Sur le marché, Palencia continue de susciter une demande constante : ses peintures apparaissent régulièrement dans les grandes maisons de vente aux enchères, avec une confiance soutenue des collectionneurs.
COMPOSITION ET EXÉCUTION:
La composition s’organise autour d’un pic central dominant, sa présence triangulaire ancrant la toile tel un monument géologique. Des crêtes environnantes pressent de part et d’autre, créant une tension spatiale en forme de bassin qui attire le regard vers le poids intérieur de la montagne.
La manipulation de Palencia est résolument picturale et riche en impasto : de larges coups chargés modèlent la paroi rocheuse avec des gris trancheurs, des indigos profonds et des passages vert-noir, ponctués de reflets de lumière minérale pâle. En contrepoint, le ciel est construit à partir de bandes superposées de bleus et de blancs lactescents, animées par des traces d’oxydes et d’ocre qui lisent le vent, la chaleur, ou une rupture lointaine des nuages — un plafond expressif qui amplifie la masse de la montagne en dessous.

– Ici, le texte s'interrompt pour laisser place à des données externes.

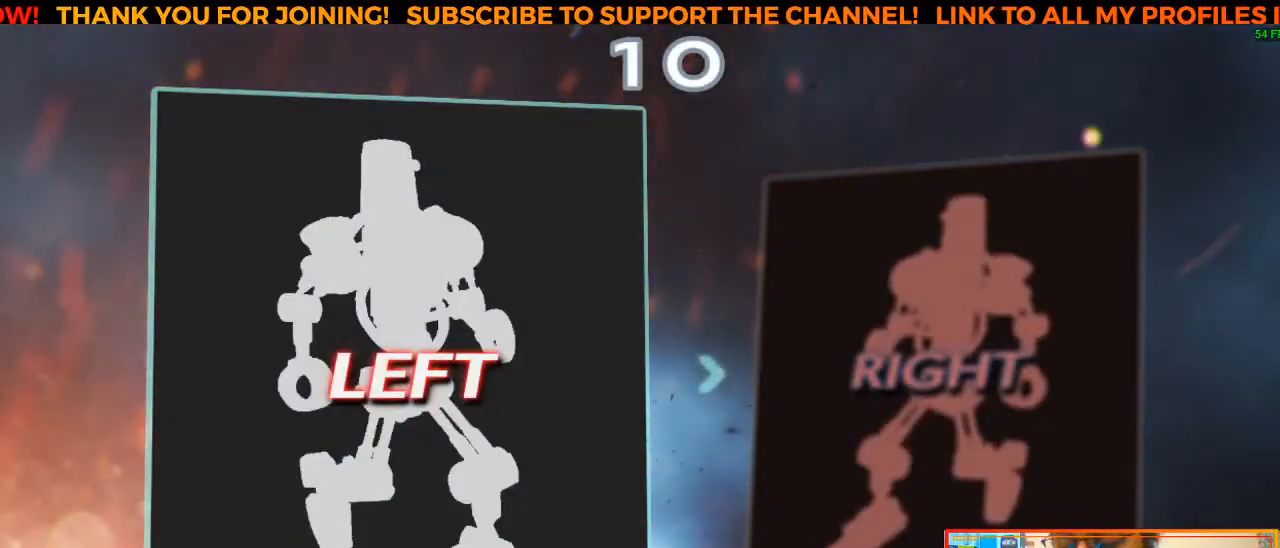
Gameplay with a controller (arcade stick); each line is a JSON object with the inputs held at the frame after it. "events" lists button and stick changes between this image and that frame as [ms after this image, input, new state], when the widget could be followed in between. Not read: L3 R3.
{"buttons": [], "left_stick": "center", "events": [[167, "CROSS", "down"], [300, "CROSS", "up"]]}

Plutôt que d’offrir une vue descriptive, la peinture opère par rythme et pression : pentes comprimées, sauts tonals abrupts et toucher tactile qui bâtissent un paysage physique et immédiat — une rencontre avec le terrain comme énergie.
PROVENANCE ET LITTÉRATURE:
Galería Theo (Madrid) — une galerie notablement associée aux cercles artistiques espagnols modernes et d’après-guerre.
La peinture est référencée dans la publication de Manuel García Viñó Arte de hoy, arte del futuro, de 1976.
NOTE:
Nous apportons le plus grand soin à l’emballage et expédions via un service sûr, entièrement traçable et assuré.
Le cadre est fourni gratuitement et le vendeur ne peut accepter aucune responsabilité concernant d’éventuels dégâts du cadre.